Dataset content Block Start
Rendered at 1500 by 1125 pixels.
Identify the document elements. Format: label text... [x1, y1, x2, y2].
Dataset content Block End
Dataset content Block Start
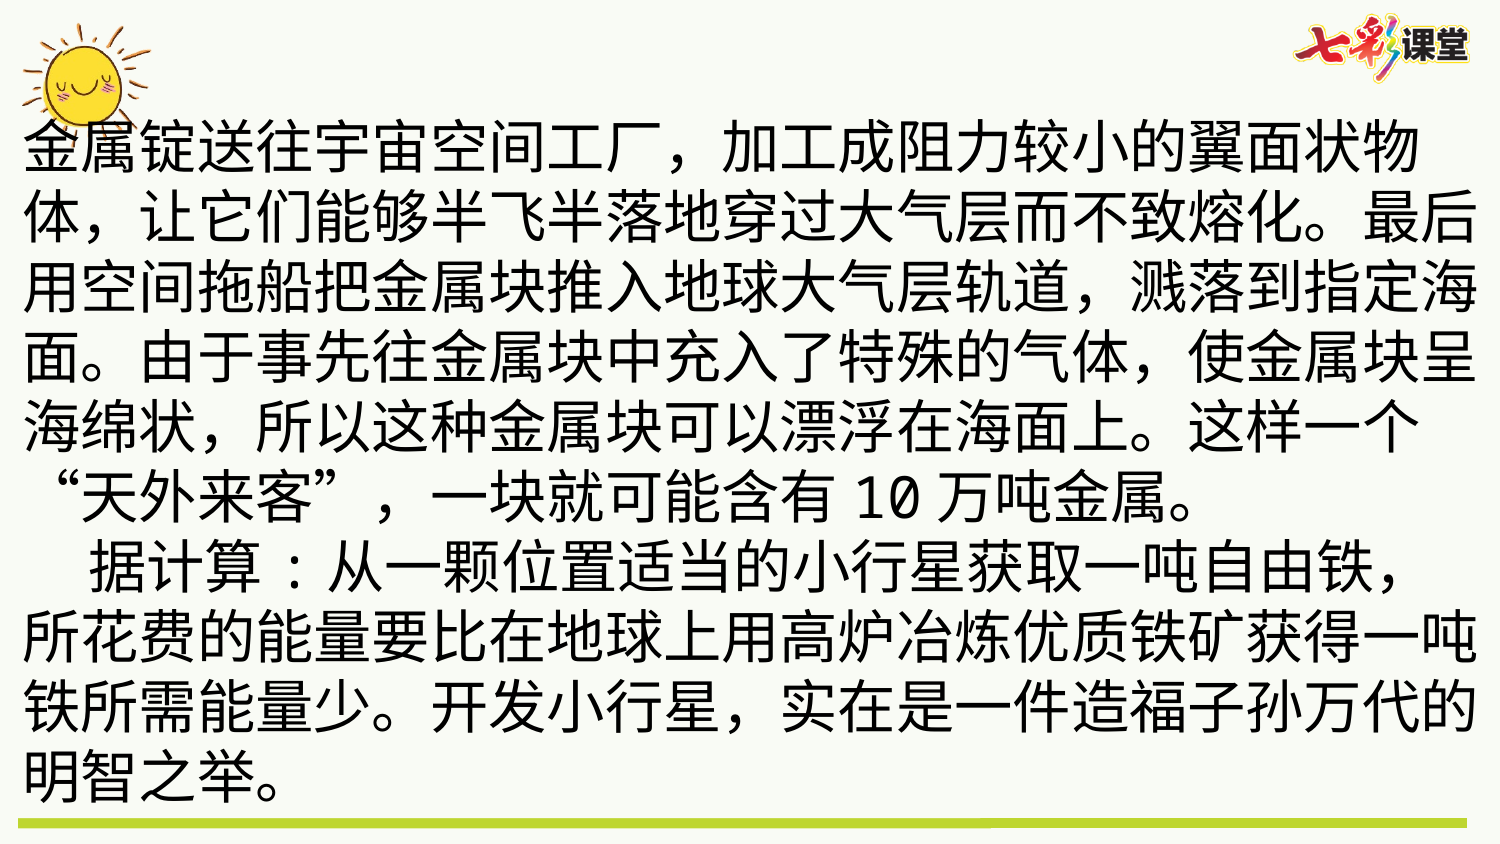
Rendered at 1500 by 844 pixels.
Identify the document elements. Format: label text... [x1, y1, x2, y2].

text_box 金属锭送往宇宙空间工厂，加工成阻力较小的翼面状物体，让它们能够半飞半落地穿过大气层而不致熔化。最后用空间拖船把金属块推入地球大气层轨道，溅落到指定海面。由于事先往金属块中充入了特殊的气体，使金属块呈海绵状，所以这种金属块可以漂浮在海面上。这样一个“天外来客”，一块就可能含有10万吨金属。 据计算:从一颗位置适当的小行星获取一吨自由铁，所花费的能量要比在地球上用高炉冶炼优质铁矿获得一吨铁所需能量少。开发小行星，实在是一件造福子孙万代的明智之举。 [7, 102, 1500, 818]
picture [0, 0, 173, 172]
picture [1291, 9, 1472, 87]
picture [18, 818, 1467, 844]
Dataset content Block End
-- About this task --
Lines with the word "pixels" in them should be copied from the preceding records.

-- Expected answer --
Rendered at 1500 by 1125 pixels.
Rendered at 1500 by 844 pixels.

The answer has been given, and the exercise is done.